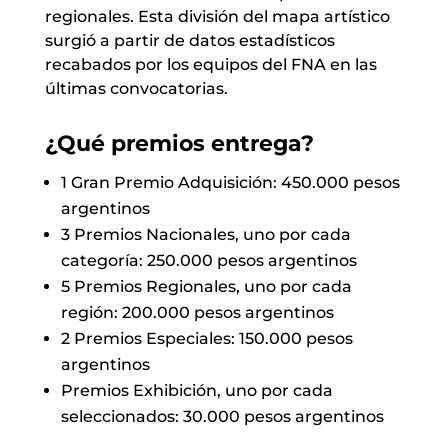
regionales. Esta división del mapa artístico
surgió a partir de datos estadísticos
recabados por los equipos del FNA en las
últimas convocatorias.
¿Qué premios entrega?
1 Gran Premio Adquisición: 450.000 pesos
argentinos
3 Premios Nacionales, uno por cada
categoría: 250.000 pesos argentinos
5 Premios Regionales, uno por cada
región: 200.000 pesos argentinos
2 Premios Especiales: 150.000 pesos
argentinos
Premios Exhibición, uno por cada
seleccionados: 30.000 pesos argentinos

Task description: Everything from the first line of the listing above through the line that contains "2 Premios Especiales: 150.000 pesos" is to be restated word for word, minus the pictures.

Exercise response:
regionales. Esta división del mapa artístico
surgió a partir de datos estadísticos
recabados por los equipos del FNA en las
últimas convocatorias.
¿Qué premios entrega?
1 Gran Premio Adquisición: 450.000 pesos
argentinos
3 Premios Nacionales, uno por cada
categoría: 250.000 pesos argentinos
5 Premios Regionales, uno por cada
región: 200.000 pesos argentinos
2 Premios Especiales: 150.000 pesos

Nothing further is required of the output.